He’s accused of talking about an ambassadorship, a Cabinet post in the Obama administration, even someday running for president – all while clearly aware of a federal corruption investigation hovering over his administration.
“Wacko” is among the unscientific diagnoses suggested by many after prosecutors this week accused Illinois Gov. Rod Blagojevich of essentially trying to sell the president-elect’s open U.S. Senate seat to the highest bidder.
Delusional, grandiose and narcissistic are some of the official terms offered up by mental health specialists, who have their own theories.
“When hubris creeps through the door, judgment just flies out the window,” said David Levy, a psychology professor at Pepperdine University’s graduate school.
Assessing the embattled governor’s state of mind has become a sort of parlor game as the enormity of the stunning allegations against him sinks in. Everyone seems to be wondering, was it lunacy, or just an extreme form of politics-as-usual?
“Blagojevich’s defense lawyers might want to consider an insanity defense,” wrote Mark Brown, a Chicago Sun-Times columnist. “He’s utterly mad. Completely and totally off his rocker.”
Not so fast, Chicago Tribune columnist John Kass said (any surprise the two papers differ?): “The pundits who make such diagnoses have never talked to a Chicago machine politician in their lives. How do they think Chicago politicians talk in private when they’re muscling some other guy for cash? Like Helen Mirren playing the queen?”
Yet, even in a state where corruption seems to flow like water, the governor’s alleged actions and words caught on tape stand out.
“These charges are absolutely stunning and it’s because it’s kind of transcended simple greed,” said Cindi Canary, executive director of the Illinois Campaign for Political Reform. “This is not like giving somebody a sewer inspector job. This is an abuse of public trust 100-fold.”

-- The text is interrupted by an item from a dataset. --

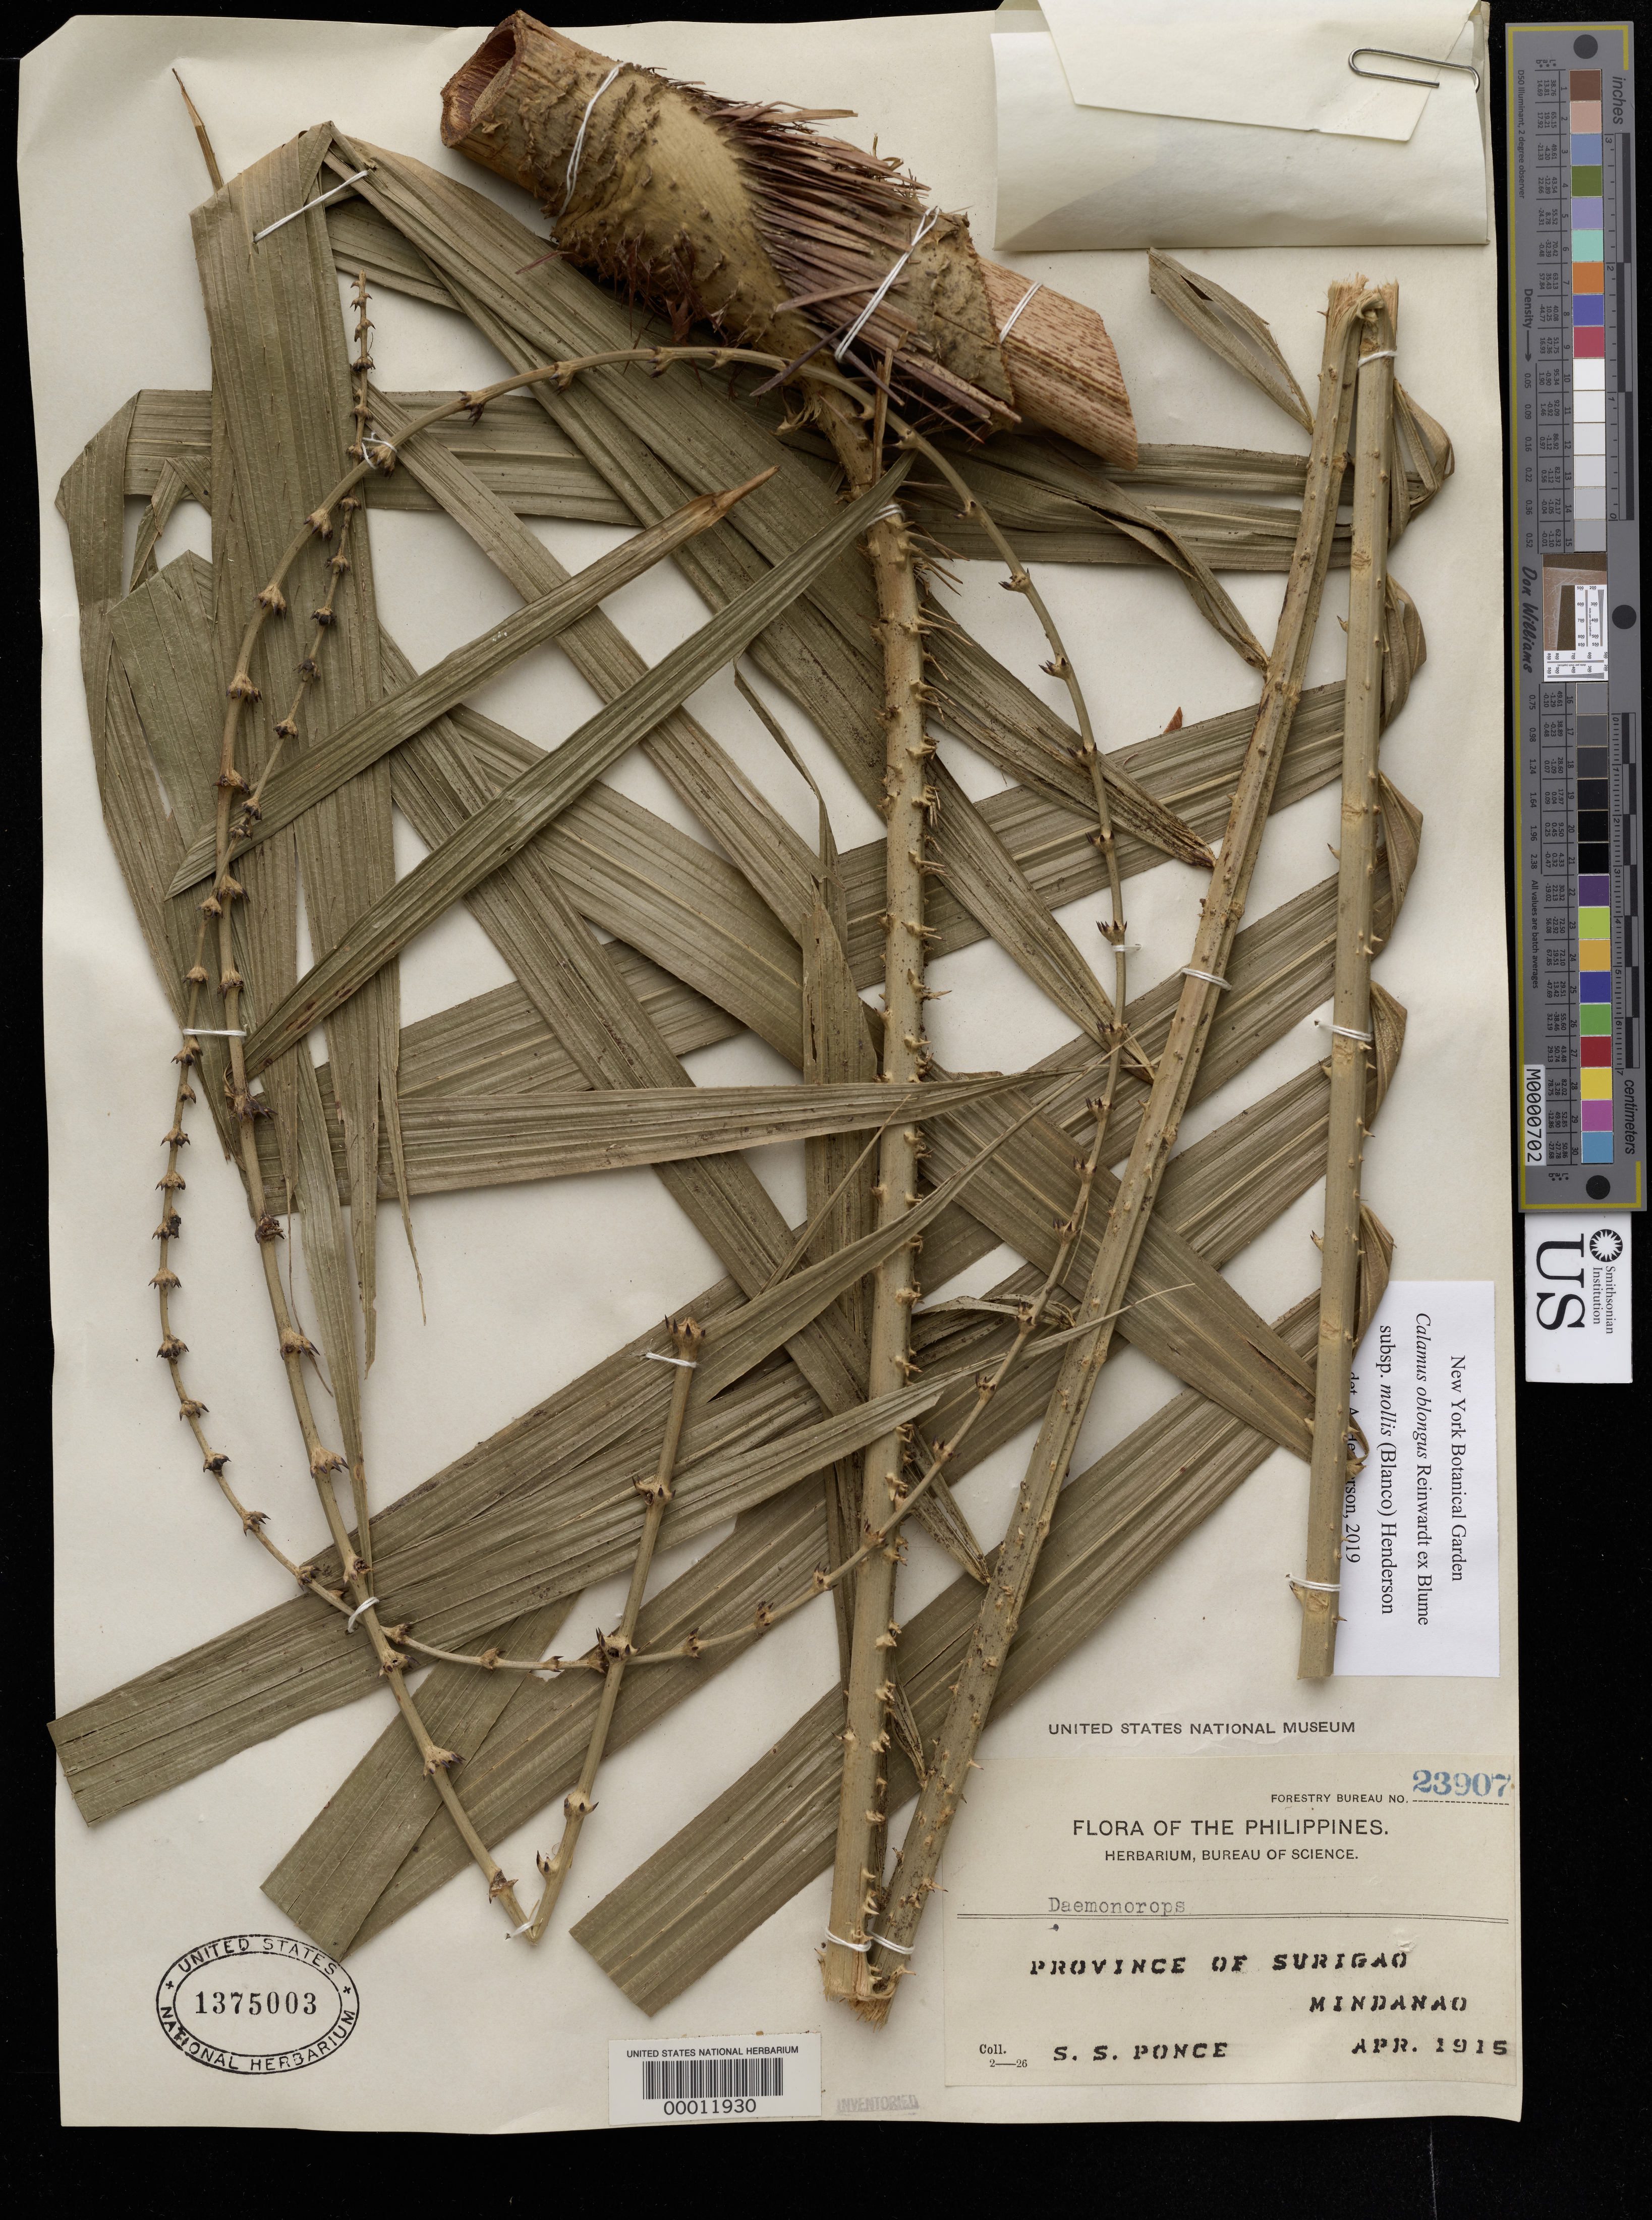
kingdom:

Like rubberneckers drawn to a highway crash, Levy said he’s been riveted by the developments.
“I’m really intrigued by this guy’s brazenness,” he said. “The recklessness is remarkable.”
New York City therapist Jonathan Alpert said he was struck by “the grandiosity, the grand sense of self and entitlement,” the arrogance.
Those traits are consistent with a mental condition called narcissistic personality disorder, he said. Its other symptoms can include taking advantage of others for personal gain and lack of empathy.
That could be a cynical job description for politicians. They are, after all, often lured to the job at least partly by the heady sense of power it promises. And Alpert said just having some of those behaviors doesn’t guarantee mental illness.
But Chicago psychoanalyst Mark Smaller said Blagojevich’s alleged behavior seems to have gone beyond bad judgment.
“This is somebody who knew he was being investigated, so you would think that would be the type of person” who wouldn’t want to increase the probability of being caught, Smaller said.
Instead, according to the complaint against Blagojevich, he conspired to sell or trade Barack Obama’s vacant Senate seat in recent weeks, knowing he was the target of a longtime federal probe of alleged pay-to-play politics.
Just a day before FBI agents arrested Blagojevich at his home Tuesday, he defiantly told reporters he didn’t care about reports he was being secretly taped because his words were “always lawful.”
Smaller said the self-destructiveness is stunning: “There’s something going on here that doesn’t look like normal political corruption.”
Still, some experts suggest that being in a position of power can make people feel they are impervious to danger. Levy said there’s no easy answer when it comes to Blagojevich.
“There really is no clear line between what’s normal and pathological,” he said.